納蘭隨皇帝巡視江南,第一站便是南京,這個號稱六朝古都的地方,這個有過繁華輝煌,也有過靡靡破落的地方。這首小令,少了一些溫婉,卻多了幾分奇崛,寫盡聖駕巡視南京的盛況,歌詠南京的雄麗,但畢竟是“舊長安”,繁華早謝,縱然是皇帝宸遊,盛況空前,卻仍生起“高寒”之歎。
其二
江南好,
城闕尚嵯峨。
故物陵前惟石馬,
遺蹤陌上有銅駝。
玉樹夜深歌。
盡管是六朝古都,畢竟已經是過去了,當繁華過盡,隻剩下蒼涼廢墟。舊城池還在,殘破的屹立著。前朝的皇陵已是斷壁殘垣,一派蕭條,隻有陵前的石馬還在佇立著,無言無淚,暗自傷神。那曾經最熱鬧的街市,早已消歇了喧嘩,再沒有熙熙攘攘的人群。

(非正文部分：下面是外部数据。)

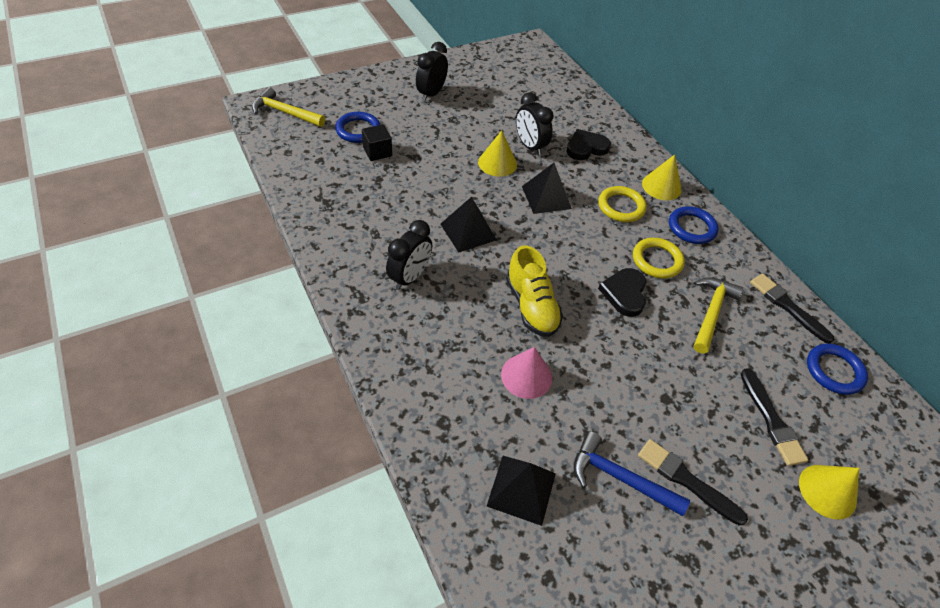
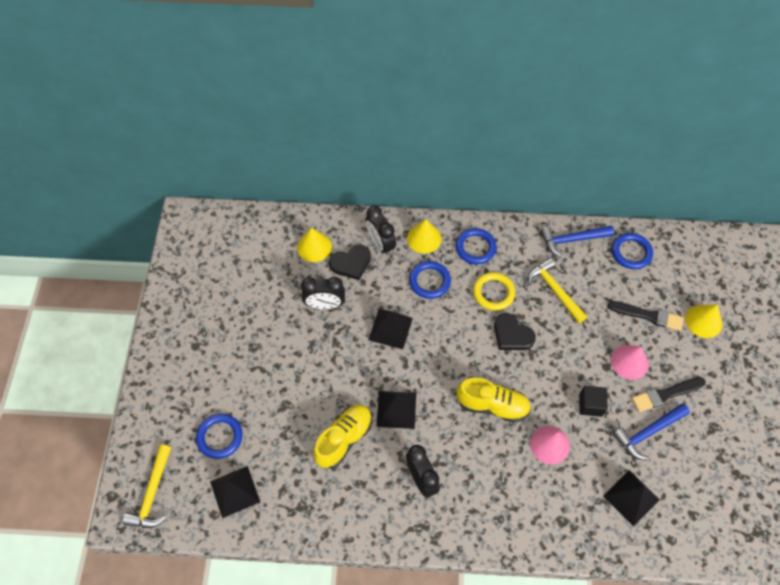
camera: 55 degrees left, 10 degrees up
(285, 112) = (152, 493): yellow hammer -> yellow hammer turned 45 degrees counterclockwise
(315, 156) = (235, 491): none -> black pyramid
(377, 152) = (260, 434): black cube -> black cube (590, 405)
(411, 206) = (344, 439): none -> yellow shoe
(431, 94) = (206, 347): black clock -> black clock (380, 244)
(497, 163) = (330, 342): yellow cone -> yellow cone (314, 247)
(586, 147) = (351, 263): black heart -> black heart turned 120 degrees counterclockwise
(621, 207) = (429, 281): yellow ring -> blue ring
(693, 422) = (629, 362): none -> pink cone
(787, 306) = (572, 240): black brush -> blue hammer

銅駝,晉陸機《洛陽記》:“洛陽有銅駝街,漢鑄銅駝三枚,在宮西,四會道相對。俗語雲:‘金馬門外集眾賢,銅駝陌上集少年。’言人物之盛也。”洛陽銅駝陌(街)是繁華的地方,故風流少年多會於此,後以之代指遊冶之地或指繁華之地。但世事變幻無常,《晉書•索靖傳》中說索靖這個人“有先識遠量,知天下將亂,指洛陽宮門銅駝,歎曰:‘會見汝在荊棘中耳!’”後人以“銅駝荊棘”指山河殘破、世族敗落或人事衰頹。

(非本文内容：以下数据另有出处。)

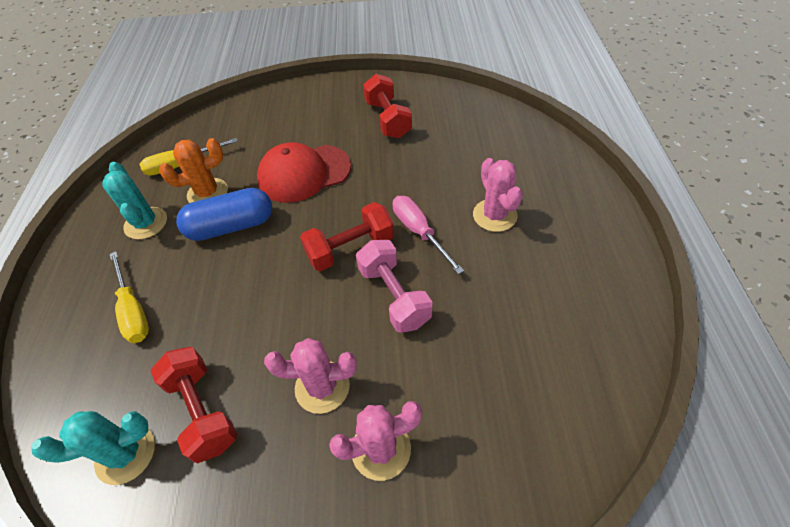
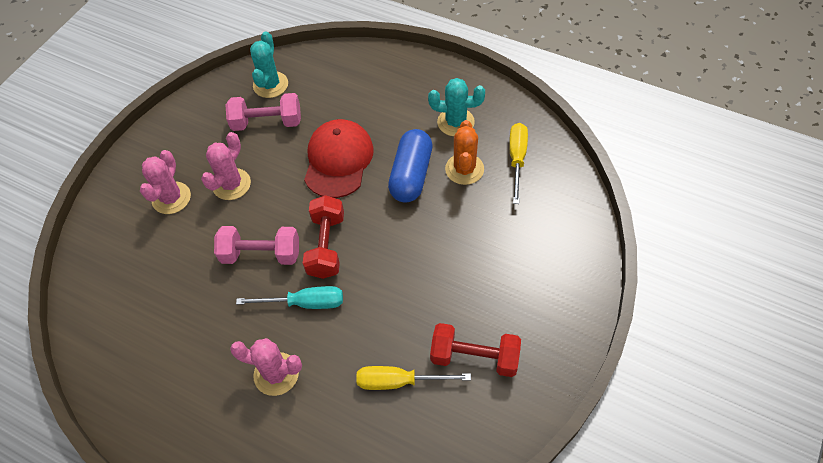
camera: 120 degrees right, 5 degrees up
(133, 310) = (371, 102): yellow screwdriver -> yellow screwdriver (399, 381)
(203, 411) = (267, 122): red dumbbell -> pink dumbbell
(304, 173) = (440, 247): red cap -> red cap (338, 160)
(419, 232) = (305, 303): pink screwdriver -> turquoise screwdriver

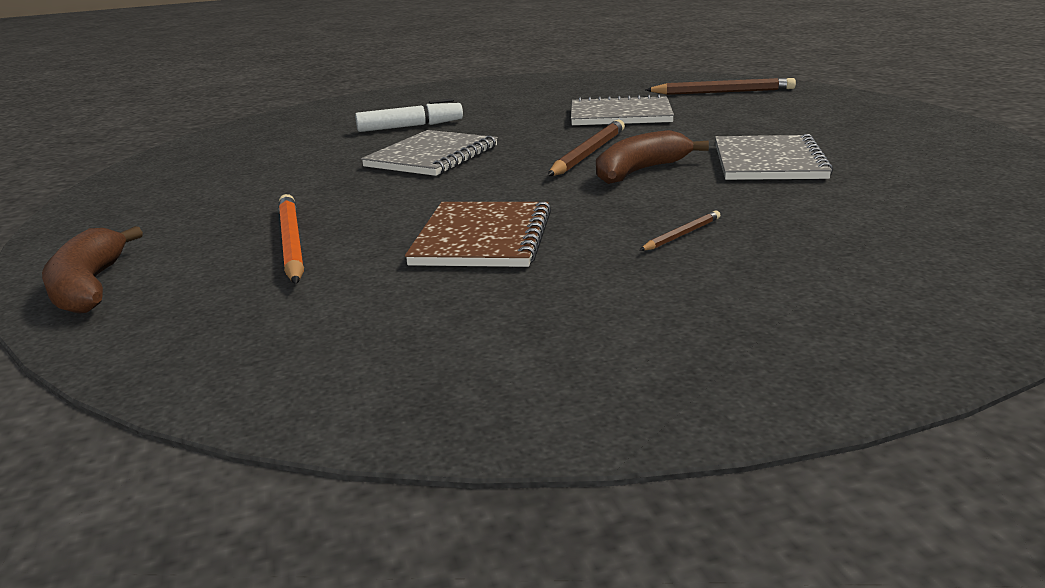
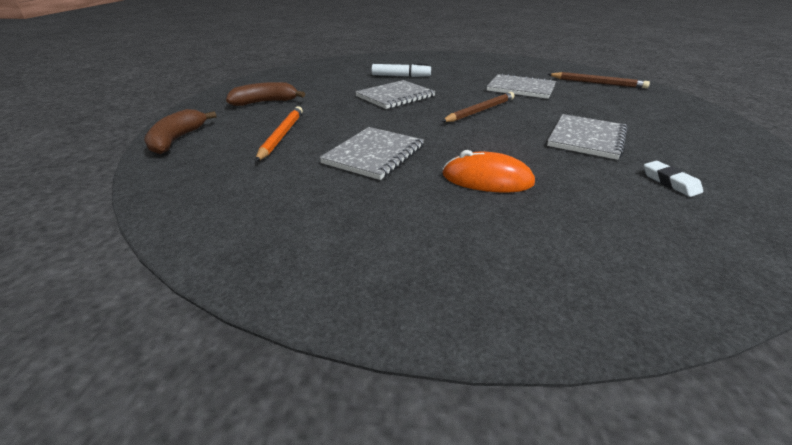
camera: 20 degrees right, 10 degrees up
(482, 238) = (374, 154): brown notebook -> grey notebook
(640, 171) = (500, 129): brown banana -> brown banana (265, 102)
(682, 235) = (487, 179): brown pencil -> orange mouse
(910, 191) = (670, 182): none -> white eraser

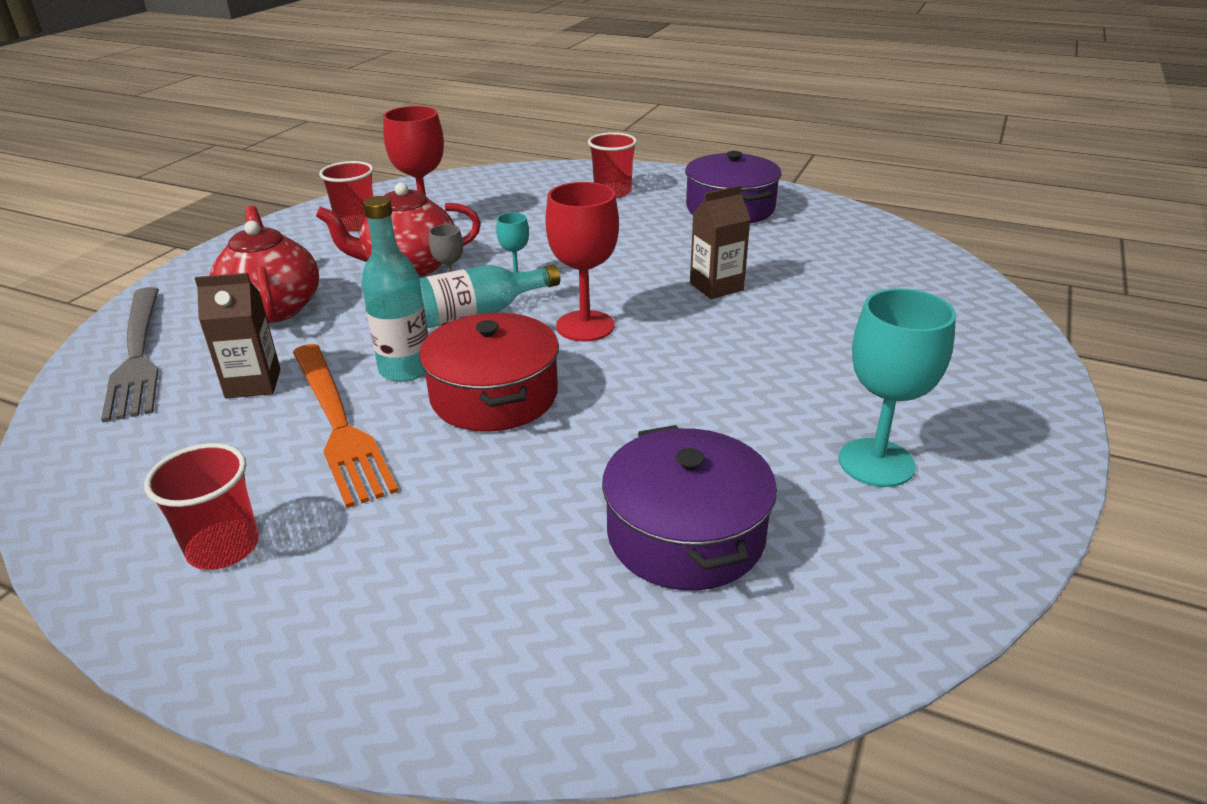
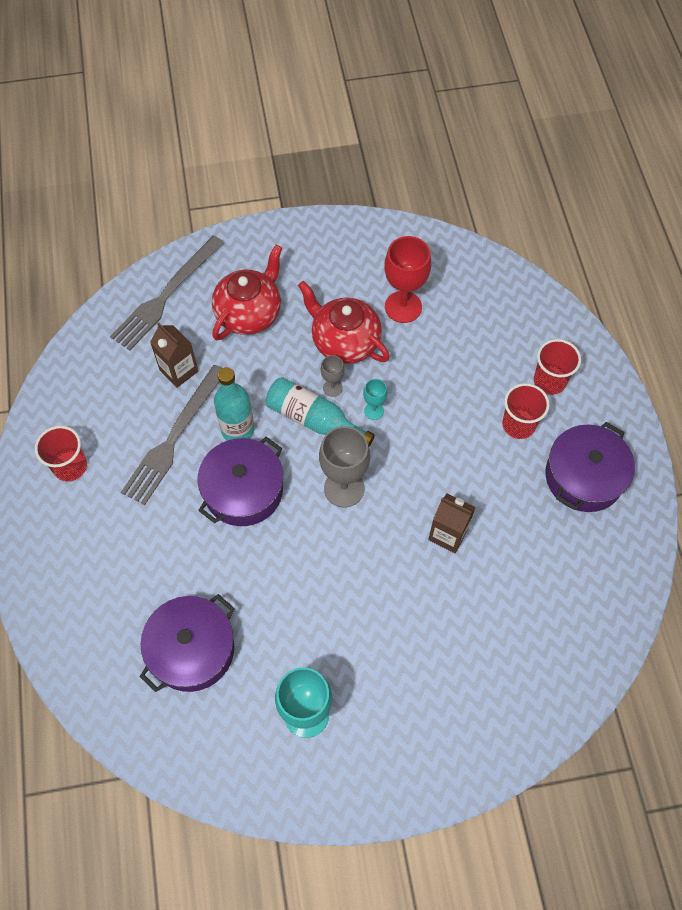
camera: 55 degrees right, 30 degrees up
(338, 424) = (174, 438): orange fork -> grey fork
(356, 224) = (374, 266): red cup -> red cup (518, 424)
(494, 395) = (243, 490): red pot -> purple pot
(585, 326) = (344, 488): red goblet -> grey goblet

玉樹依然用典,南朝後主陳叔寶,是南朝亡國的最後一個昏庸皇帝。傳說陳滅亡的時候,陳後主正在宮中與愛姬張麗華玩樂。他所作的《玉樹後庭花》生情濃豔,被世人成為亡國之音。
麵對著繁華褪去的金陵古都,納蘭容若不無興亡之感。“傷心秦漢經行處,宮闕萬間都做了土。”。這,便是興亡。
其三
江南好,
懷故意誰傳?
燕子磯頭紅蓼月,
烏衣巷口綠楊煙。
風景憶當年。
燕子磯,在南京北郊觀音門外,山石直立江上,三麵臨空,形似燕子展翅欲飛,因稱燕子磯。清初康熙、乾隆二帝下江南時,均在此泊舟。夜晚登臨,水月皓白,澄江如練,。“燕磯夕照”為“金陵四十八景”之一。烏衣巷,這個大家都比較熟悉了,“朱雀橋邊野草花,烏衣巷口夕陽斜,舊時王謝堂前燕,飛入尋常百姓家”。烏衣巷在東晉時是高門士族的聚居區,當時的王、謝兩大家族就住在這裏。

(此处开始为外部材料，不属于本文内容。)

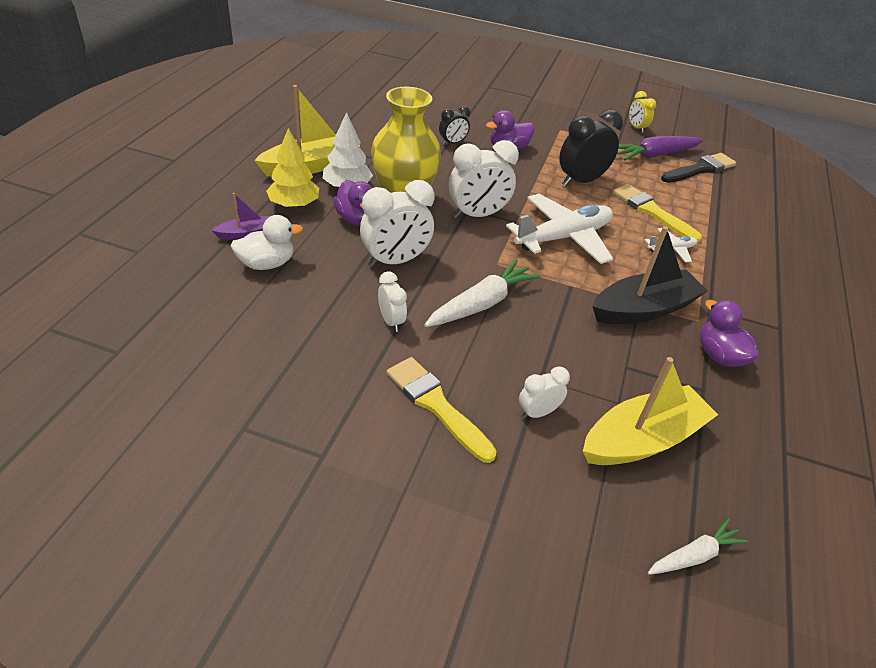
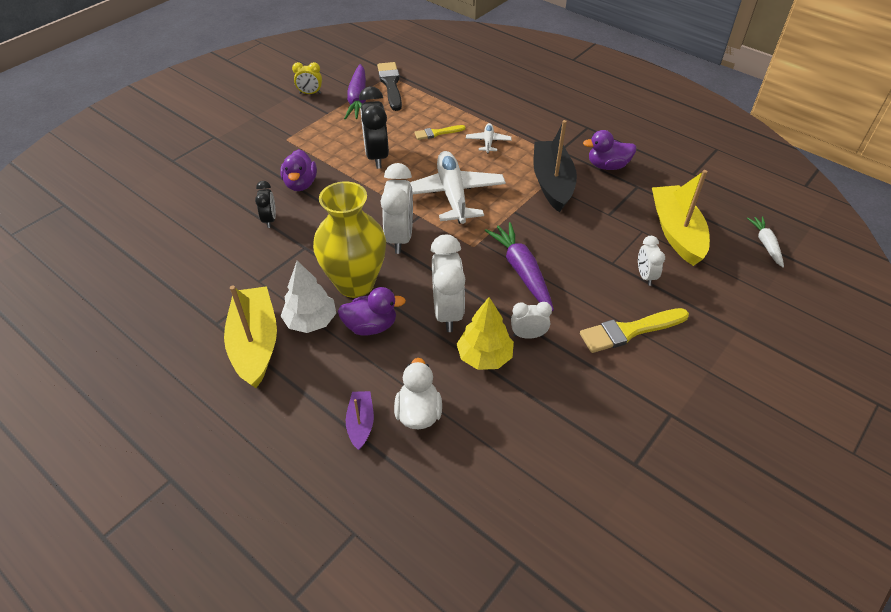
camera: 65 degrees left, 5 degrees up
(294, 205) = (324, 372): yellow tree -> yellow tree (484, 356)
(481, 304) = (522, 271): white carrot -> purple carrot
(652, 212) = (437, 133): yellow brush -> yellow brush, size x0.59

如今,燕子磯頭,紅蓼花靜靜的開著,沐浴著清冷的月光,烏衣巷口,楊柳依依,編織出一層層迷離的冷煙。“今人不見古時月,今月曾經照古人。古人今人若流水,共看明月皆如此”。當年的風景,曆曆都在眼前;看著眼前的風景,又似乎回到了當年。
其四
江南好,
虎阜晚秋天。
山水總歸詩格秀,
笙簫恰稱語音圓。
誰在木蘭船?
虎阜即虎丘,春秋時吳王闔閭葬於此,傳說葬後三日有虎踞其上,故名。宋代朱長文認為“丘如蹲虎,以形名。”此山風景盛極一時,登臨可俯瞰全城,享有“吳中第一名勝”的美譽。宋蘇東坡說過:“到蘇州而不遊虎丘,乃是憾事”。納蘭容若隨鑾駕離開雍容華貴的金陵,到了小家碧玉的蘇州,在這裏領略那更生動地道的江南錦繡,領略那沈宛身上所帶有的江南煙水。晚秋天氣,立於虎丘,山水如詩,笙簫曼妙,吳儂語軟,相稱相宜。遠遠地,是誰在木蘭舟上?是嬌媚的姑蘇女兒吧?為何眼前出現的是沈宛的橫波流轉……
其五
江南好,
真個到梁溪。
一副雲林高士畫,
數行泉石故人題。
還似夢遊非。
梁溪是無錫以西的一條河流,原本河道狹窄,梁朝時得到疏浚,故稱梁溪。曆史上梁溪為無錫之別稱。而無錫,也正是納蘭容若的好友顧貞觀的故鄉。也許顧貞觀曾經將無錫的山水對容若描繪了無數遍吧,此刻,納蘭容若真的看到了好友所說的景色,儼然有一種既熟悉又新鮮的感覺呢,不由得發出一聲感慨:“真的到了梁溪了呀!”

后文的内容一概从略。